## Цель задания
Оформите все строки текста из материала ниже в виде нумерованного списка, пропустив пустые строки. Изображения в ответ не включайте.
____________
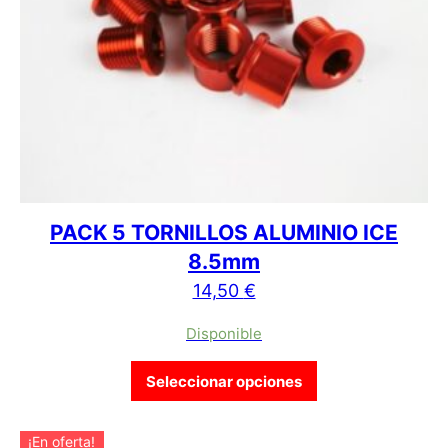
PACK 5 TORNILLOS ALUMINIO ICE
8.5mm
14,50
€
Disponible
Este producto tien
Seleccionar opciones
¡En oferta!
____________
## Ответ на задание
1. PACK 5 TORNILLOS ALUMINIO ICE
2. 8.5mm
3. 14,50
4. €
5. Disponible
6. Este producto tien
7. Seleccionar opciones
8. ¡En oferta!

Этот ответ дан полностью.